Uma alternativa menos hardcore que o GTO, mas ainda da mesma geração, é o 250 GT Berlinetta. Refinado, com belas linhas e feito para uso civil em vias públicas, o Berlinetta traz a praticidade de um carro de rua com a mecânica derivada dos Ferraris de pista. Steve McQueen teve um modelo Lusso, e não era vermelho. Sabendo do gosto refinado de McQueen, quem circulava por Los Angeles com exóticos como o Jaguar XK-SS, o 250 GT deveria ser um bom automóvel. Só isso já mostra as qualidades do carro. Mas, de novo, seria viável tentar conviver com um hoje em dia? Provavelmente não.
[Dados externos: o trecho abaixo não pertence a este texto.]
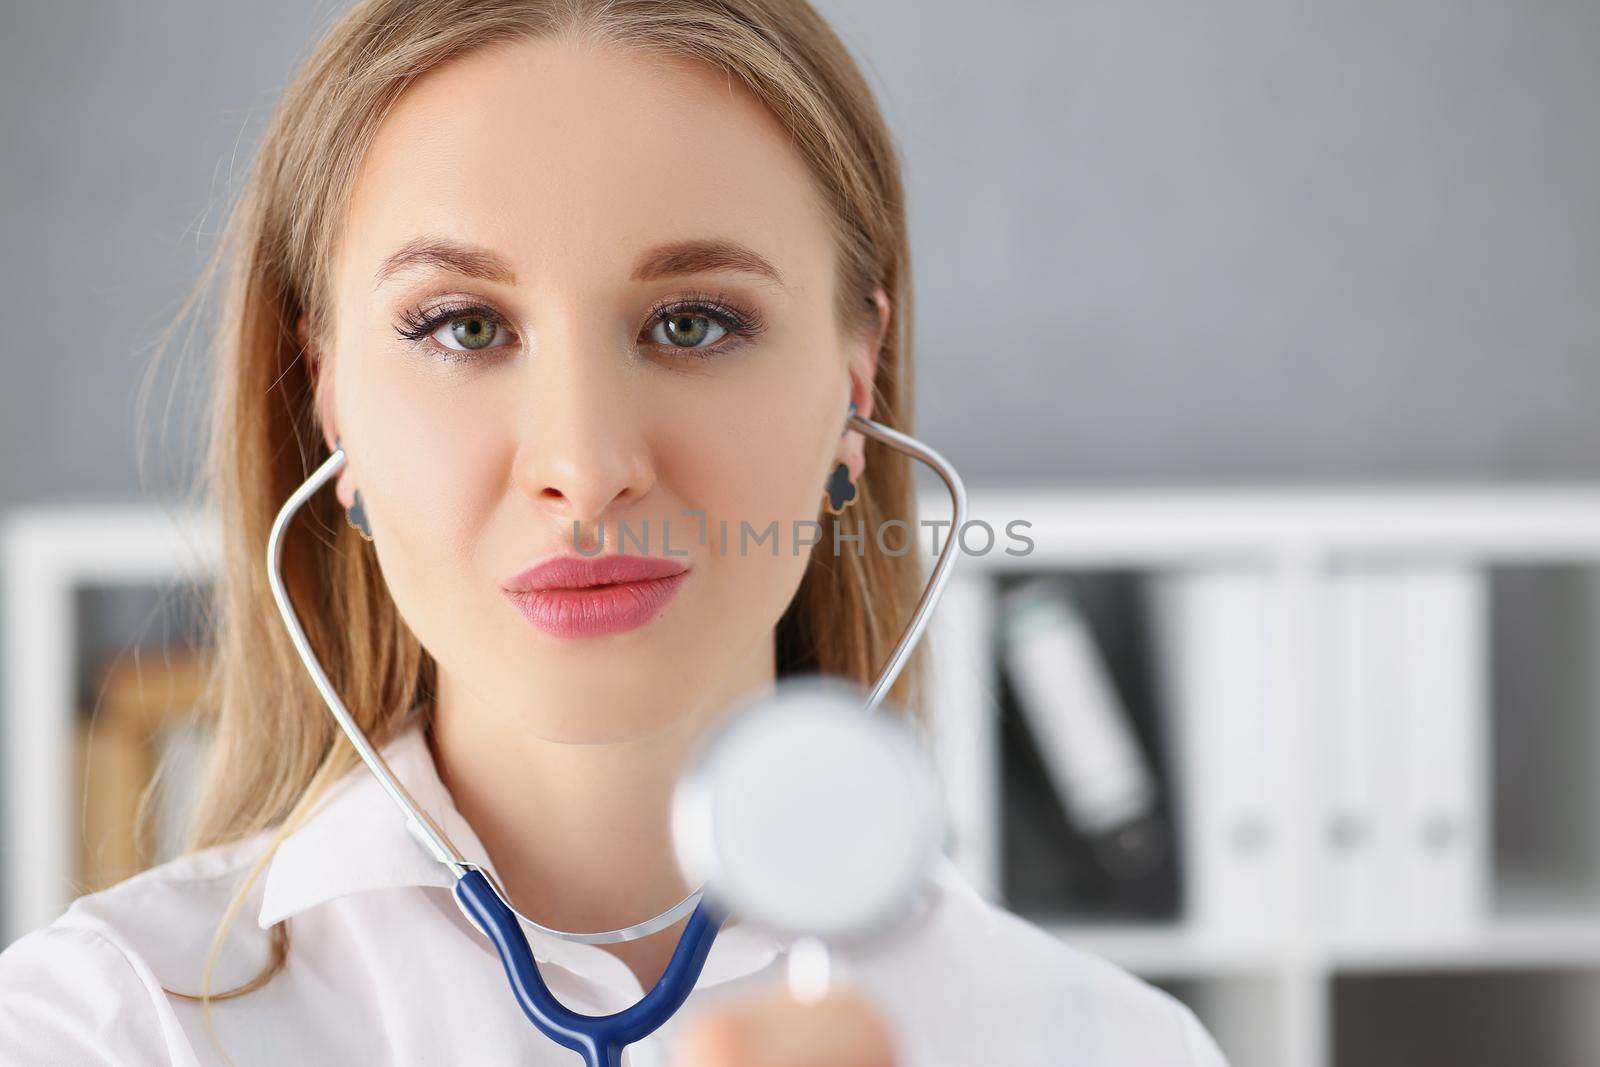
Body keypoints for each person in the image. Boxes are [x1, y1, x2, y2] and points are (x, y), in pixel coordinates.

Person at [0, 1, 1231, 1064]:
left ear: (857, 382)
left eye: (692, 323)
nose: (586, 471)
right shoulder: (105, 1026)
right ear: (330, 404)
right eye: (464, 327)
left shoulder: (1113, 1046)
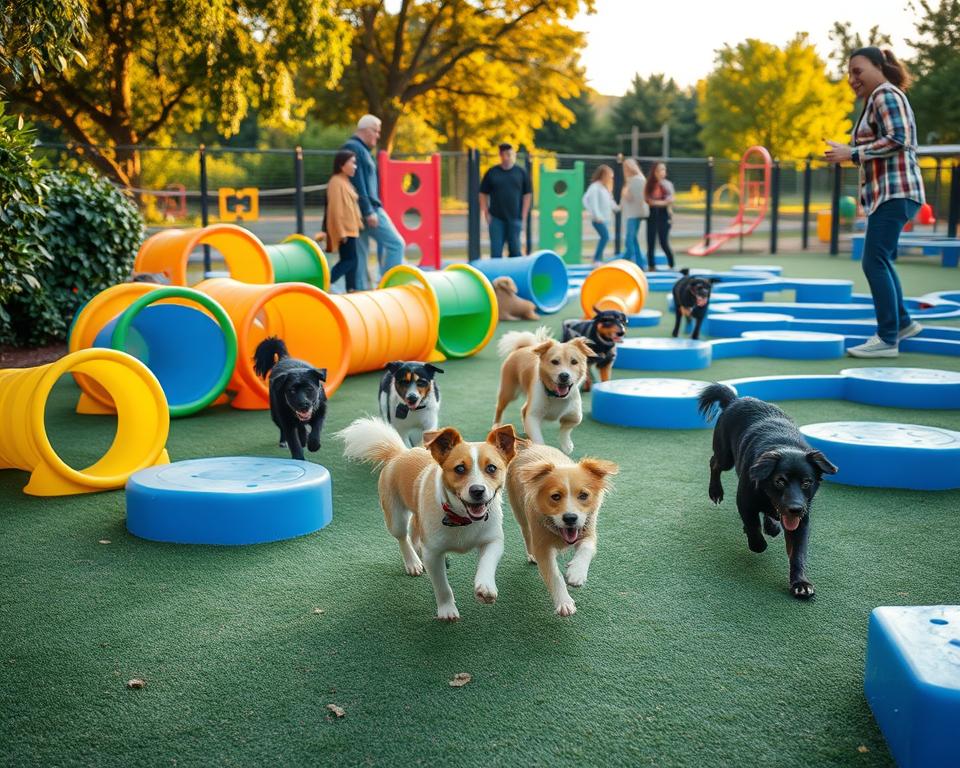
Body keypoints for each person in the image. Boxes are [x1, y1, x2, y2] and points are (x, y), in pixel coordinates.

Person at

E por que não pensar em algo diferente, se não vamos encontrar mesmo uma opção problem-free? O Ferrari 375 representa a era das barchettas italianas. Pequenos esportivos de dois lugares, sem teto, com motor dianteiro e tração traseira. Pequenos, só por fora, pois no caso do 375, o motor era enorme. O V-12 já chegava a 5 litros de cilindrada e beirava 350 cv. Isto tudo em meados dos anos 50. Esta geração remete aos gloriosos e bravos pilotos que corriam por estradas e pequenas ruas em provas urbanas e cruzando países. Corridas como Carrera Panamericana, Mille Miglia e mesmo Le Mans faziam parte destes desafios lendários. Só não seria muito prático.
Voltamos à estaca zero. Praticidade ou velocidade? Confiabilidade ou prazer em dirigir? De qualquer jeito, uma escolha desta se baseia no equilíbrio. Quais problemas aceitamos para ter as qualidades desejadas?
Já conclui que não adianta muito tentar nomear um só para ser O Escolhido. Dentre tantas opções, vários modelos atraem a atenção, cada um com sua qualidade ou peculiaridade. Os motivos para não serem escolhidos talvez fossem mais decisivos, pois se formos pensar nos pontos positivos, fica difícil escolher um só.
Dividindo a escolha por épocas, acho que da era clássica seria o 375, depois viria o Daytona pelo anos 70. O F40 obviamente estaria na sequência, e como o modelo moderno, o 599 Fiorano.
Depois de tudo isso, o meu modelo favorito mudou? Não. F40 ainda é o rei. Não é o mais práticos, tampouco o mais potente, mas é incrível. São as imperfeições que fazem dele um carro verdadeiro, honesto. Os carros modernos usam da tecnologia para tentar chegar à perfeição, e é justamente isto que mata o que poderia ser um excelente carro, como um ser sem sentimento.
Melhor ficar com o modelo que peca nos detalhes que não tentou esconder, mas se destacou nos que realmente importam.